Now take $B\in \mathcal{B}(\mathbb{R})\cap\{A\subseteq\mathbb{R}: A=-A\}$; we have $B\cap[0,+\infty)\in \mathcal{B}[0,+\infty)=F^+$. So there exists $A\in F$ such that $A\cap[0,+\infty)=B\cap[0,+\infty) $ which means that A and B have the same positive elements, and since they are equals to their opposites they also have the same negative elements. Therefore $B=A\in F$, from which $$F\supseteq \mathcal{B}(\mathbb{R})\cap\{A\subseteq\mathbb{R}: A=-A\}$$

Answer 1

I go to prove: $\mathcal{B}(\mathbb{R}) \cap \{ A\subseteq \mathbb{R} \mid A=-A \} \subseteq \mathcal{F}$.

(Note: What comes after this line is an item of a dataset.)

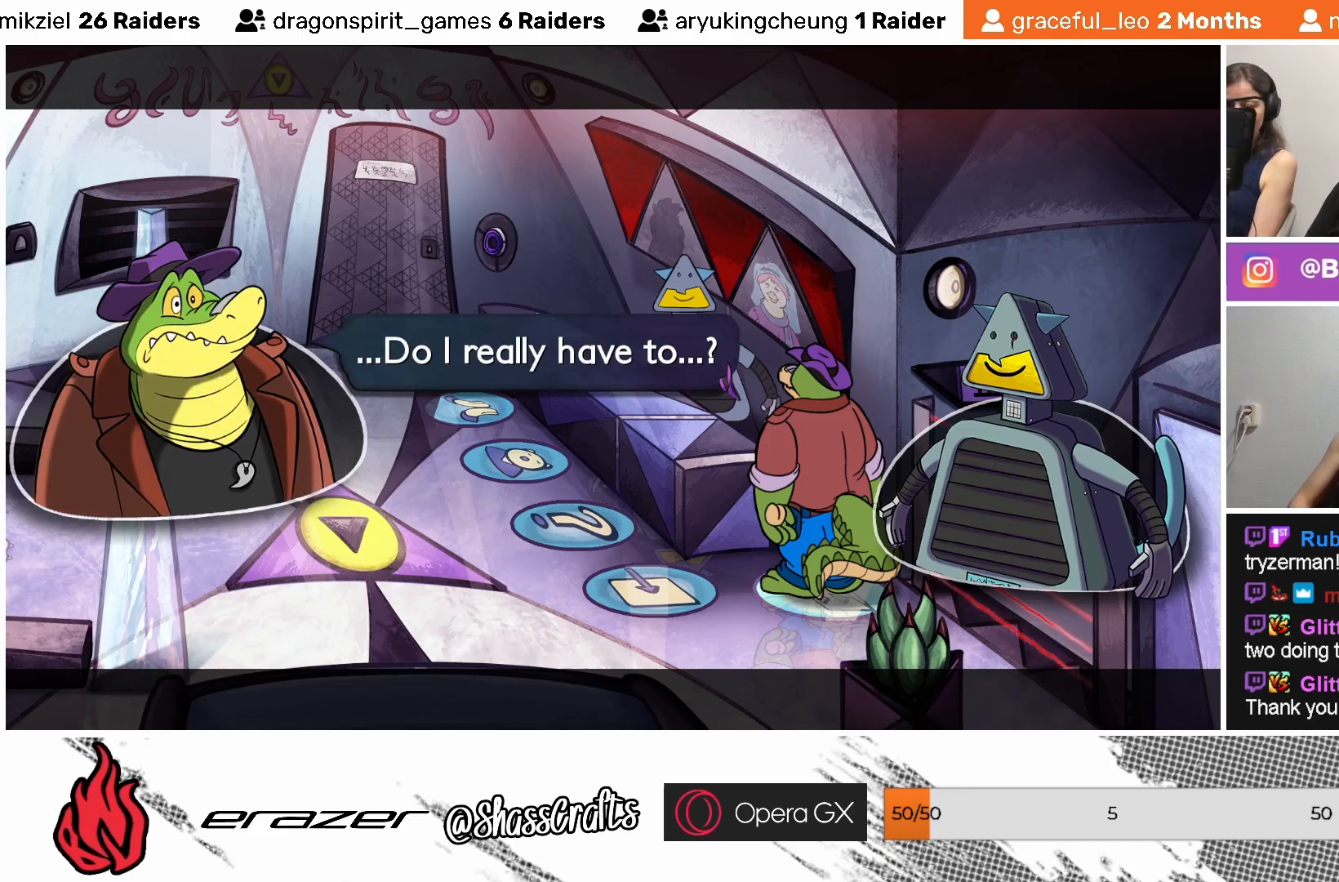
{"buttons": [], "left_stick": "center", "events": []}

Let $\mathcal{B}=\mathcal{B}(\mathbb{R})$, $\mathcal{B}_{1}=\mathcal{B}([0,\infty))$, $\mathcal{G}=\{A\subseteq\mathbb{R}\mid A=-A\}$, $\mathcal{C}=\{(-a,a)\mid a>0\}$, and $\mathcal{F}=\sigma(\mathcal{C})$ on $\mathbb{R}$. Note that $\mathcal{B}$ and $\mathcal{G}$ are $\sigma$-algebras on $\mathbb{R}$ while $\mathcal{B}_{1}$ is an $\sigma$-algebra on $[0,\infty)$. Define $f:\mathbb{R}\rightarrow[0,\infty)$ by $f(x)=|x|$. Let $\mathcal{D}=\{[0,a)\mid a>0\}$. It is well-known that $\mathcal{D}$ is a generator for $\mathcal{\mathcal{B}}_{1}$ (in the sense that $\sigma(\mathcal{D})=\mathcal{B}_{1}$ on $[0,\infty)$). Clearly, for each $A\in\mathcal{D}$, $f^{-1}(A)\in\mathcal{B}\cap\mathcal{G}$ because $f^{-1}\left([0,a)\right)=(-a,a)$. Therefore $f$ is $(\mathcal{B}\cap\mathcal{G})/\mathcal{B}_{1}$-measurable. Moreover, we have, \begin{eqnarray*} f^{-1}(\mathcal{B}_{1}) & = & f^{-1}(\sigma(\mathcal{D}))\\ & = & \sigma(f^{-1}(\mathcal{D}))\\ & = & \sigma(\mathcal{C})\\ & = & \mathcal{F}. \end{eqnarray*} Given $A\in\mathcal{B}\cap\mathcal{G}$, we define $B=[0,\infty)\cap A$. Note that $A\in\mathcal{B}\Rightarrow B\in\mathcal{B}_{1}$. Therefore $f^{-1}(B)\in\mathcal{F}$. However, $f^{-1}(B)=B\cup(-B)=A$. This shows that $\mathcal{B}\cap\mathcal{G}\subseteq\mathcal{F}$. (It is elementary and routine to check that $B\cup(-B)=A$ by observing that $A=-A$. For, $B\subseteq A$ by definition. Let $x\in-B$, then $-x\in B\subseteq A$, and hence $x\in-A=A$. Therefore $-B\subseteq A$ and hence $B\cup(-B)\subseteq A$. To show the reverse inclusion, let $x\in A$. If $x\geq0$, then $x\in B$ by the very definition. Suppose that $x<0$, then $-x>0$. Since $A=-A$, we have $-x\in A$. Therefore $-x\in B$ and hence $x\in-B$. This shows that $A\subseteq B\cup(-B)$.)